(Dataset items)
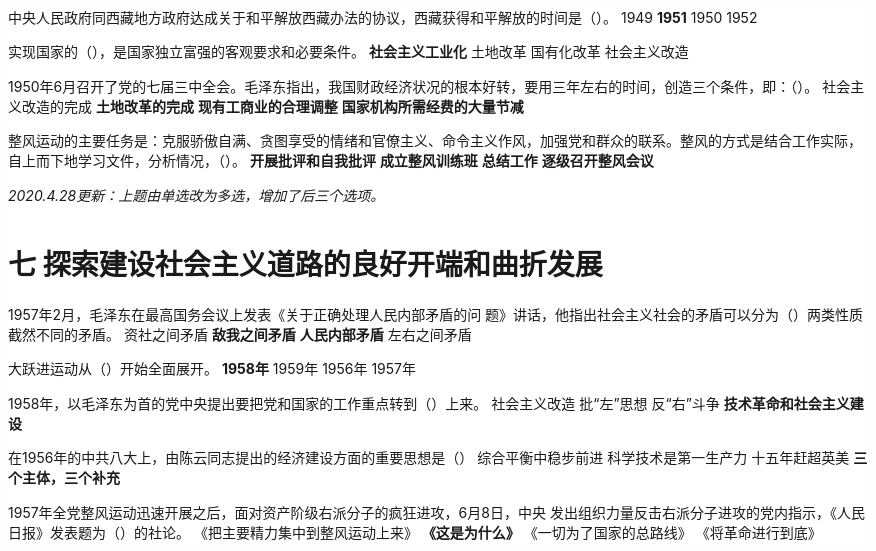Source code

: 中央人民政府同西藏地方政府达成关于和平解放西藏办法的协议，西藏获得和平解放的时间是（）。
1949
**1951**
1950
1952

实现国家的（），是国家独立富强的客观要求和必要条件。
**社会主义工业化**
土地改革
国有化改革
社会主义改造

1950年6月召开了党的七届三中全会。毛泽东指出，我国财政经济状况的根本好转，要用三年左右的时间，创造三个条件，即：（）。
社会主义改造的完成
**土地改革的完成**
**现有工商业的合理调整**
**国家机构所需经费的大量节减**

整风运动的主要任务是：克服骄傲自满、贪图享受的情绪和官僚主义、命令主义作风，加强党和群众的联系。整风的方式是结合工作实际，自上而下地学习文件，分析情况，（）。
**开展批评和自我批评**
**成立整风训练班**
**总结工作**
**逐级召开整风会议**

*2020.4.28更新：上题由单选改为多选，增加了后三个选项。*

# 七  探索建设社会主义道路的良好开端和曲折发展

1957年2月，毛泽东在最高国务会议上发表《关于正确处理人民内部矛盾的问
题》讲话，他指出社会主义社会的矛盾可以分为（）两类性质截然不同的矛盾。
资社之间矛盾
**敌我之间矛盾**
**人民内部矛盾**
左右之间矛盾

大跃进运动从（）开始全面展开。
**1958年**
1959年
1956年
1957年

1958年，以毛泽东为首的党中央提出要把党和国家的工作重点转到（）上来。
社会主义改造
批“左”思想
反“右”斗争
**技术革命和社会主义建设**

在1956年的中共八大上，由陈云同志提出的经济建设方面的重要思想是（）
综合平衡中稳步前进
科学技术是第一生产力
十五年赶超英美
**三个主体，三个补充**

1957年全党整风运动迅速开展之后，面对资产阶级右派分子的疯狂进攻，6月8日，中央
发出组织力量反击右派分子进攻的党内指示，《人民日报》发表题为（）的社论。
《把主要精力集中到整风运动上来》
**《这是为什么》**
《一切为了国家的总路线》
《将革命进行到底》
--
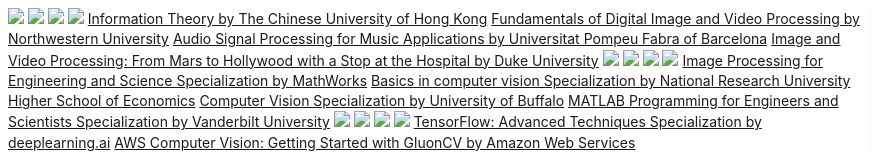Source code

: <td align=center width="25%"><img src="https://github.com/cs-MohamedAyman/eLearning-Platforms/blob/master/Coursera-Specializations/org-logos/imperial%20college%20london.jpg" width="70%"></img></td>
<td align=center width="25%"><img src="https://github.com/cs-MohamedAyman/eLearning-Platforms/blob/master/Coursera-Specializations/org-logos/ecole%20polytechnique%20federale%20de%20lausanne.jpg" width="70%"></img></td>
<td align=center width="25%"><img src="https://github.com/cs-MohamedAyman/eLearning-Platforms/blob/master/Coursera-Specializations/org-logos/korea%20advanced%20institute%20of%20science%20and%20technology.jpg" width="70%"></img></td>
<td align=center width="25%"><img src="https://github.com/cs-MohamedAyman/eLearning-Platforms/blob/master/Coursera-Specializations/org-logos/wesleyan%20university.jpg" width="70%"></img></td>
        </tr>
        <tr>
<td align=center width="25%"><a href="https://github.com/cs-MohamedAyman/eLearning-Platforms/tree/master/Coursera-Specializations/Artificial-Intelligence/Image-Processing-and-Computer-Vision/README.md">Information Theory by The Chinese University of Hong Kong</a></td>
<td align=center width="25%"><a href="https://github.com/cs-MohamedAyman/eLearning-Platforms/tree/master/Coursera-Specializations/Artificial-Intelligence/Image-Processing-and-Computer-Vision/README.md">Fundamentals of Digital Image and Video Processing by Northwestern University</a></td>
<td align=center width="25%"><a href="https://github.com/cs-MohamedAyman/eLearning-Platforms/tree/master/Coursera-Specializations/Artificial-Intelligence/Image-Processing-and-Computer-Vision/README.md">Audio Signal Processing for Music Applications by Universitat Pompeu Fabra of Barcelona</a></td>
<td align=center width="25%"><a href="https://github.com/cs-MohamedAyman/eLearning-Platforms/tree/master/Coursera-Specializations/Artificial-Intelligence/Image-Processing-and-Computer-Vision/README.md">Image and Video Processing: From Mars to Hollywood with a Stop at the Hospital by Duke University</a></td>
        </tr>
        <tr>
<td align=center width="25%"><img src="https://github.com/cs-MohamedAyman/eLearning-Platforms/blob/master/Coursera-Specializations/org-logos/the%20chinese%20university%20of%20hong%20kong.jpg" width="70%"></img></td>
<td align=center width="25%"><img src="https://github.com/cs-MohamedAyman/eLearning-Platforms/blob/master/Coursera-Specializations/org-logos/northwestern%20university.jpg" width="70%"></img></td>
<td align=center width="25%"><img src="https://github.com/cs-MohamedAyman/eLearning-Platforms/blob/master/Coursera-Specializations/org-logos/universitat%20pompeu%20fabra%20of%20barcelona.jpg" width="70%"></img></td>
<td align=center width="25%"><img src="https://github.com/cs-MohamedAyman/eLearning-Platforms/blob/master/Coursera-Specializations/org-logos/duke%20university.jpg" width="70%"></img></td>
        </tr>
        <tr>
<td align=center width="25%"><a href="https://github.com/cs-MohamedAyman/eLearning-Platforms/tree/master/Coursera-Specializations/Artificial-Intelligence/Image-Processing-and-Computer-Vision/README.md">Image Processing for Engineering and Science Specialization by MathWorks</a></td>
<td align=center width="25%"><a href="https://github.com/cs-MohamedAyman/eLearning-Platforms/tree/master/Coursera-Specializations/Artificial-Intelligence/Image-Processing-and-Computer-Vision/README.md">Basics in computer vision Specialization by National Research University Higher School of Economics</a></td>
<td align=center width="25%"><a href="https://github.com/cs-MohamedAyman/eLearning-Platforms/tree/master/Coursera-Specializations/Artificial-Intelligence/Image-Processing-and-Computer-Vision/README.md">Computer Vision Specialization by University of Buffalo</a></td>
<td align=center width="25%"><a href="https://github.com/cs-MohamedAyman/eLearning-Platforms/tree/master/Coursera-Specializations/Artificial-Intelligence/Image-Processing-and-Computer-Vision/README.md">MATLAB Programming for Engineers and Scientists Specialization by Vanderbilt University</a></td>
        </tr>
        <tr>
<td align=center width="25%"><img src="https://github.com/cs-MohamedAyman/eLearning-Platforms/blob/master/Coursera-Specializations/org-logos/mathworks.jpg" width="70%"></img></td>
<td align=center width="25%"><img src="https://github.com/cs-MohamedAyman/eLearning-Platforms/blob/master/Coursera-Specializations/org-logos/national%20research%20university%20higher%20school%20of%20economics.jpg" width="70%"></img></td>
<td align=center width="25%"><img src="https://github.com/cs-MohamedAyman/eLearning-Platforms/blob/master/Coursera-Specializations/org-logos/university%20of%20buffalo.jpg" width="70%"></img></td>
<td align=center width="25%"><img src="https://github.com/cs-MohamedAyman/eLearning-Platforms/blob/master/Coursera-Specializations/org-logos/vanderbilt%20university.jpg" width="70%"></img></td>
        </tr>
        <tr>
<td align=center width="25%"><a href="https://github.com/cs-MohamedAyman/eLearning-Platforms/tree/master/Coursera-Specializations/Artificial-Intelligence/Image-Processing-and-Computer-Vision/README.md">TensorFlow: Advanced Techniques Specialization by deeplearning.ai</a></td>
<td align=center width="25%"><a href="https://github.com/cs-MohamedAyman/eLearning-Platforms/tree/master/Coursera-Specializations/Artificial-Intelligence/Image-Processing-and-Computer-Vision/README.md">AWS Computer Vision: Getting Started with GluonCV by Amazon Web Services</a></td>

### [EXERCISE REQUIREMENTS]
Extract every line above that contains the word "Video".

### [ANSWER TO THE EXERCISE]
<td align=center width="25%"><a href="https://github.com/cs-MohamedAyman/eLearning-Platforms/tree/master/Coursera-Specializations/Artificial-Intelligence/Image-Processing-and-Computer-Vision/README.md">Fundamentals of Digital Image and Video Processing by Northwestern University</a></td>
<td align=center width="25%"><a href="https://github.com/cs-MohamedAyman/eLearning-Platforms/tree/master/Coursera-Specializations/Artificial-Intelligence/Image-Processing-and-Computer-Vision/README.md">Image and Video Processing: From Mars to Hollywood with a Stop at the Hospital by Duke University</a></td>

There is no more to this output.